Types of Research

Clinical research studies conducted at UMass

Researcher with microscopeUMass conducts hundreds of clinical research studies at any point in time.  Some studies are observational studies.  These studies follow participants’ health over a period of time and do not test drugs or treatments. Some studies are interventional studies that test the safety and effectiveness of a new treatment, drug or device.

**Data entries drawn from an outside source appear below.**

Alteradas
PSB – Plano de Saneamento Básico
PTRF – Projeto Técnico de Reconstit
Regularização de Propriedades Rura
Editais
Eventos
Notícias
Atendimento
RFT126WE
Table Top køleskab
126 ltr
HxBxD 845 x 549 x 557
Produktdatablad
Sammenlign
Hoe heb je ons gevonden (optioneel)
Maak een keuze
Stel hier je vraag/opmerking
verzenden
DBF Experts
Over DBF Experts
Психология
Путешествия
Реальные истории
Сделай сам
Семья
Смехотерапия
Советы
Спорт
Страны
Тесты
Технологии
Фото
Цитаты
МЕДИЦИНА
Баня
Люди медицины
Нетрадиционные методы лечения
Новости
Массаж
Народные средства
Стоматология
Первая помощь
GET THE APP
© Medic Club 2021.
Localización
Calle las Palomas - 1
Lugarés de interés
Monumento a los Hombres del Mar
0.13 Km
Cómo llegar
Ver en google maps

There are five types of studies: Prevention studies help researchers learn how to prevent diseases or, in some cases, prevent the disease from returning.  These studies test how changes in medicine, nutrition, exercise or other lifestyle changes prevent disease and improve health. Screening trials help test the best way to detect certain diseases or conditions. Quality of Life studies are conducted to learn about improving the quality of life and comfort for patients who have a disease or condition. Genetics studies examine how genes increase or decrease the risk for certain diseases. Clinical trials test new devices, treatments, procedures or drugs in order to prevent, cure, or slow the progression of certain diseases or conditions.  Treatment trials are typically divided into Phase I, II, III or IV trials.

Phases of Clinical Trials

The U.S. Food and Drug Administration (FDA) require that treatment trials be tested in four phases:

Phase I:  Researchers test a new device, treatment, procedure or drug on humans for the first time.  The goal of a Phase I trial is to prove that the new treatment is safe for humans. For this reason, Phase I trials are usually done using very small numbers of volunteers (usually fewer than 80).  The results of the trial provide important data on safety, dosage, the best route for administration, and potential side effects.

Phase II:  Clinical trials are conducted when the results from the Phase I trial indicate that the new treatment is safe.  The treatment will be tested on more volunteers (usually 100 to 300).  Testing patient safety and effectiveness are the key elements of the trial.

Phase III: Clinical trials seek to confirm the effectiveness of the treatment.  The trial also compares the treatment to other available treatments and monitors side effects. Typically multiple research sites are involved and 1,000 to 3,000 volunteers are enrolled in a Phase III trial.  The trial evaluates whether the benefits of the new treatment outweigh the risks.

Phase IV: Clinical trials are conducted after the treatment has received FDA approval and is available for use.  Phase IV trials evaluate long-term effects and explore possible new uses for treating other diseases or conditions.

If you decide to enroll in a clinical trial, the researcher will carefully explain the details of the study including the phase, the risks and the benefits.